La ville de Khodjaly se trouve à 18 km à la ville d’Aghdam et à 14 km à la ville de Khankendi, dans la montagne du Karabagh.
Depuis la fin du mois d’octobre 1991, Khodjaly est enclavée. Les routes terrestres de Khodjaly sont bloquées. L’hélicoptère est le seul moyen de transport pour s’y rendre. A partir du mois de janvier, la communication aérienne est interrompue à son tour. Au début de janvier la ville est privée d’électricité. Les forces de police et les combattants de l’armée nationale défendent la ville.
Au milieu du mois de février, Khodjaly est encerclée. Tous les jours, elle est soumise au feu nourri des canons et des équipements lourds. Le soir du 25 février, la ville connait un déluge de feu. Le lendemain, le 26 février la ville était encore en flammes. Les 2500 habitants de la ville tentent de quitter la ville pour se réfugier dans la ville voisine d’Aghdam. Mais ils ne purent arriver à destination. Les forces armées arméniennes, appuyées par le régiment d’infanterie russe n0366, extermineront les colonnes de civils.

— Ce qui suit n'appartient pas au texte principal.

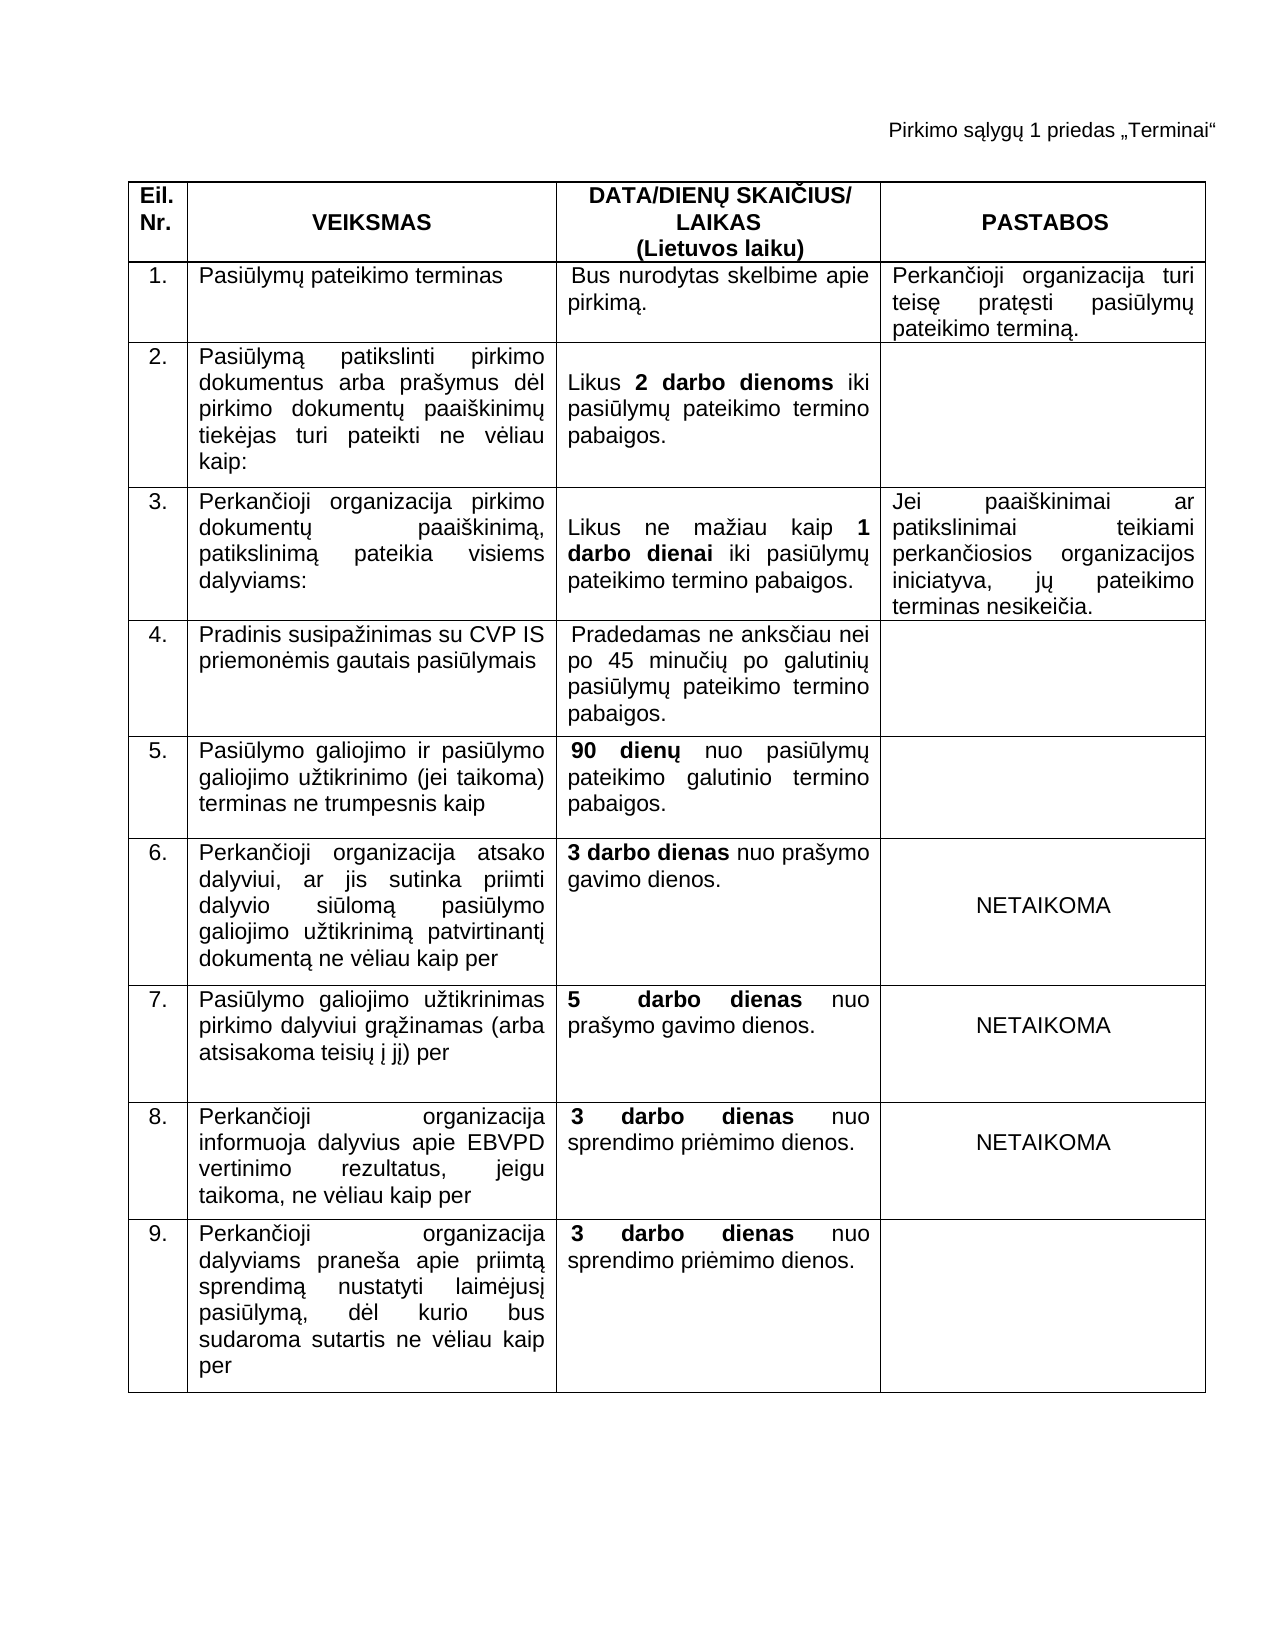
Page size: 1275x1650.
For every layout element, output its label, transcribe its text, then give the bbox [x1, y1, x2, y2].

table_cell Bus nurodytas skelbime apie pirkimą. [557, 263, 880, 342]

Dans cette tragédie, le régiment d’infanterie russe a beaucoup aidé les forces armées arméniennes. Ce n’est pas un excès de langage que d’appeler cette tragédie un « génocide ». En ce jour extrèmement cruel, 613 Azerbaïdjanais ont été tués, 8 familles ont été intégralement anéanties, des centaines d’enfants ont perdu leur parents, 1275 habitants ont été pris en otage, 487 personnes ont subi des blessures graves. En raison de tout cela, cette tragédie est qualifiée de « génocide ». Le massacre des civils de la façon la plus révoltante, les tortures physiques et morales qu’ils ont subies, les survivants réduits à l’état de réfugiés, resteront inscrits dans les mémoires et dans l’Histoire comme le « Génocide de Khodjaly ».